By Collins Olayinka, Abuja
22 November 2024   |   4:12 am
Nigeria's infrastructural deficit is likely to widen to $878 billion in the next 26 years, a report by Agustos and Co. has said.
Photo by Pierre FAVENNEC / AFP

Nigeria’s infrastructural deficit is likely to widen to $878 billion in the next 26 years, a report by Agustos and Co. has said.

The report, ‘2024 Infrastructure Industry Report’, noted that though with a rapidly expanding and urbanising population, Nigeria faces a significant infrastructure deficit, the country’s current infrastructure stock constitutes only 30 per cent of gross domestic product (GDP), which is far below the World Bank’s benchmark of 70 per cent.

Also, the report finds that the nation ranks behind 23 other African countries on the African Development Bank’s Africa Infrastructure Development Index (AIDI).

It added: “This considerable deficit hampers economic growth, sustainable development, and poverty alleviation.”

It stressed that despite reforms such as the National Integrated Infrastructure Master Plan and the Highway Development Management Initiative, critical deficits remain as only 30 per cent of the country’s estimated 200,000 road networks are paved.

With about 64 per cent of the country’s resources going into debt servicing, the report also finds that Nigeria’s railway network is plagued by vandalism and funding gaps and is still undeveloped.

It added that despite being the cheapest means of transportation and capable of moving freight and passengers across longer distances more efficiently, rail transport constituted less than one per cent of the transportation industry’s contribution to Nigeria’s gross domestic product (GDP) in 2023, which further intensifies the load on roadways.

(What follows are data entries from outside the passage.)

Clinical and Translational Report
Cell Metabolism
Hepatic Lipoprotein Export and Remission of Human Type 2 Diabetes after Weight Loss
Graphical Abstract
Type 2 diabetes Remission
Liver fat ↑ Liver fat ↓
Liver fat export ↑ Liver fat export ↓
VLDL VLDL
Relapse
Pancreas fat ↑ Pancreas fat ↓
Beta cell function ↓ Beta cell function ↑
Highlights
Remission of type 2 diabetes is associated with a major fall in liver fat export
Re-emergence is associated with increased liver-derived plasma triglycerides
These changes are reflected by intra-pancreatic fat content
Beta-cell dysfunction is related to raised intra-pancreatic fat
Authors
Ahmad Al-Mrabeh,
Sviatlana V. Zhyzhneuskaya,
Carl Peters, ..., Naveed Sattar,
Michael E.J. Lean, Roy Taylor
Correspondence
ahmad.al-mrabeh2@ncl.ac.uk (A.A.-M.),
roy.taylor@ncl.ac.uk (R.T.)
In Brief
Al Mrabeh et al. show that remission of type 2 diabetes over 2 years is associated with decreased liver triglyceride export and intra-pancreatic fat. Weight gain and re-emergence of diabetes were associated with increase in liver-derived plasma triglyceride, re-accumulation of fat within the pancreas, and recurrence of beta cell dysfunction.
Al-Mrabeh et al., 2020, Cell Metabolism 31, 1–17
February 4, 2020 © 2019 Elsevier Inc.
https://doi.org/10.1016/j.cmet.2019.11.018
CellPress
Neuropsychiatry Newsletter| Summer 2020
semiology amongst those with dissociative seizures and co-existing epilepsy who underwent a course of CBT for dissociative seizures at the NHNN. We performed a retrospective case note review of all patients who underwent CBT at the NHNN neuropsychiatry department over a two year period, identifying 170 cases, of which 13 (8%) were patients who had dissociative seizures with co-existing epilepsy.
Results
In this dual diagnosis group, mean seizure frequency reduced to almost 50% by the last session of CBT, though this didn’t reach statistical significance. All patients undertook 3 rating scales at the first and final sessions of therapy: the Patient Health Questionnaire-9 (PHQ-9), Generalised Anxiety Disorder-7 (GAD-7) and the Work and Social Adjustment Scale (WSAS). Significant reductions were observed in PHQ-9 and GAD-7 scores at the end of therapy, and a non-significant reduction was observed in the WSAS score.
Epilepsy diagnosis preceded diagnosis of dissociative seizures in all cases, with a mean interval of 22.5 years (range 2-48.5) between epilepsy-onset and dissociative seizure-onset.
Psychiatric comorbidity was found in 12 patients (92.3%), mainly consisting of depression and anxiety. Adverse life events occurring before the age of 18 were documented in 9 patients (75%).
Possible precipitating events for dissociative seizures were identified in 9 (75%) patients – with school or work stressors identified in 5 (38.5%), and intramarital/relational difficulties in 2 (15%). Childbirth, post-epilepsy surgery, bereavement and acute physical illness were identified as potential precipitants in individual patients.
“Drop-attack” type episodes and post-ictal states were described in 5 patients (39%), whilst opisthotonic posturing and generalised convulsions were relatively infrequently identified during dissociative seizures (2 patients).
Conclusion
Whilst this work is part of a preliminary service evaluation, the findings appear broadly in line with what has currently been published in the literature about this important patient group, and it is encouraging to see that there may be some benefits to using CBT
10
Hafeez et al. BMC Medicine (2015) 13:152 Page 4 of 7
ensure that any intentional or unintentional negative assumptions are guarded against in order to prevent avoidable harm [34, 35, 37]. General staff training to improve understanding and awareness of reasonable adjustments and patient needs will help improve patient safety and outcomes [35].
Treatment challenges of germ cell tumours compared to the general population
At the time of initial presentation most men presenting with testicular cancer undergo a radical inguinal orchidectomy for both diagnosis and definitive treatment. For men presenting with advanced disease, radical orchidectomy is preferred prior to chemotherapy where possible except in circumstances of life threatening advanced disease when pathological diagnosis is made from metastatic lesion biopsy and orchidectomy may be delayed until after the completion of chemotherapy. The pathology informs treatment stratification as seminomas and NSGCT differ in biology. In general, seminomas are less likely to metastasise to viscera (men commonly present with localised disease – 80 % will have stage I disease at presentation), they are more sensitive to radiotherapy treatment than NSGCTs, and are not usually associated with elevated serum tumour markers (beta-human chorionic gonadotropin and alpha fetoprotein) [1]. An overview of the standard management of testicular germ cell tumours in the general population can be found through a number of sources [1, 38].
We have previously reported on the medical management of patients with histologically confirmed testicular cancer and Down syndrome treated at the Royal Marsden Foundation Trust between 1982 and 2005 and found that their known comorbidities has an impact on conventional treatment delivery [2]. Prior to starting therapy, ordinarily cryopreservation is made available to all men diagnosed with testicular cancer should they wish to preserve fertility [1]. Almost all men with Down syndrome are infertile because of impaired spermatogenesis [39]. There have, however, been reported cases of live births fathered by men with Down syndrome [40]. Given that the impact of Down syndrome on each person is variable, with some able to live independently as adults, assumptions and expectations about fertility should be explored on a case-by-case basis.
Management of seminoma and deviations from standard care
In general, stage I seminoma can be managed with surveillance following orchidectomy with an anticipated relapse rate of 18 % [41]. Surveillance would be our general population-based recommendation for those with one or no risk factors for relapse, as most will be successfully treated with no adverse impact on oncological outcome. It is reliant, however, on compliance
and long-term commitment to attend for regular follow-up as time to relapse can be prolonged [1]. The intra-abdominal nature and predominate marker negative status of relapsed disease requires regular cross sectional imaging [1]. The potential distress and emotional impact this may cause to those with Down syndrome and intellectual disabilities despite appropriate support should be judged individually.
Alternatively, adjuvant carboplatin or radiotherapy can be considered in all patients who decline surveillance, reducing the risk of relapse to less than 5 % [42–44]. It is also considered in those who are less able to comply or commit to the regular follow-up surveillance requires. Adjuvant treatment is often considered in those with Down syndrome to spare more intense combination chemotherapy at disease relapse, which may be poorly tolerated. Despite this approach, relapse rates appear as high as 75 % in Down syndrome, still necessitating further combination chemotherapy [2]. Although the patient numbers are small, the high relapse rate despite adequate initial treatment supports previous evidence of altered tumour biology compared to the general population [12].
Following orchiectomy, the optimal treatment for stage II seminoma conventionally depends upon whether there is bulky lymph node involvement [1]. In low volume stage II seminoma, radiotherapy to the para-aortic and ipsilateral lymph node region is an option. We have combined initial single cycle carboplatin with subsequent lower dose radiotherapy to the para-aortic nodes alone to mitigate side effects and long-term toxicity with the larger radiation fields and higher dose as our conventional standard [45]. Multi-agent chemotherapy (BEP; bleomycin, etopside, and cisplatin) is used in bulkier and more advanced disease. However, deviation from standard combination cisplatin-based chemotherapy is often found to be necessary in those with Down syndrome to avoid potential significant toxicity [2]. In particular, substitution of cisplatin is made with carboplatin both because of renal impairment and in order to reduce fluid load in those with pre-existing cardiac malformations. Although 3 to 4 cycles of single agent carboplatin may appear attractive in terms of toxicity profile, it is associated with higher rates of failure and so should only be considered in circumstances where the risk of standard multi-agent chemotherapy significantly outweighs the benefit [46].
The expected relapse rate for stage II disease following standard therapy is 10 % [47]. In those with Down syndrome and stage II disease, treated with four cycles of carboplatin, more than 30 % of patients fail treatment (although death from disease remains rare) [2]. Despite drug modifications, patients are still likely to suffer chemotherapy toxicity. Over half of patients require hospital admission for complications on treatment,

“The Federal Government’s allocation of N1.32 trillion (5% of the 2024 budget) for infrastructure is inadequate compared to the $100 billion annual target set by the Master Plan. To effectively address this deficit, increased private-sector investment is essential. However, private investment in Nigerian infrastructure has been low – totalling $8.4 billion from 2013 to 2023, compared to South Africa’s $17.2 billion”, it stated.

Indeed, industry experts attribute the low level of private sector investment in Nigerian infrastructure to several challenges, including limited long-term financing options, inadequate maintenance practices, corruption, weak contract enforcement, and insufficient project preparation.

Given the essential role of the private sector in addressing Nigeria’s infrastructure deficit, the report maintained that tackling these socio-economic and political obstacles to foster a more favourable investment climate is critical.

It identified key strategies to include establishing a dedicated fund for bankable projects, enhancing public sector expertise, enforcing contract sanctity, reducing corruption, and enacting targeted policy reforms.

“Ultimately, concerted efforts and collaboration between the public and private sectors will be essential in transforming Nigeria’s infrastructure landscape and driving long-term economic growth,” it said.

This report also delved into a comprehensive overview of the Infrastructure Industry in Nigeria, relevant industry data and forecasts, a highlight of recent developments in the industry, and a review of various infrastructure funding models in Nigeria.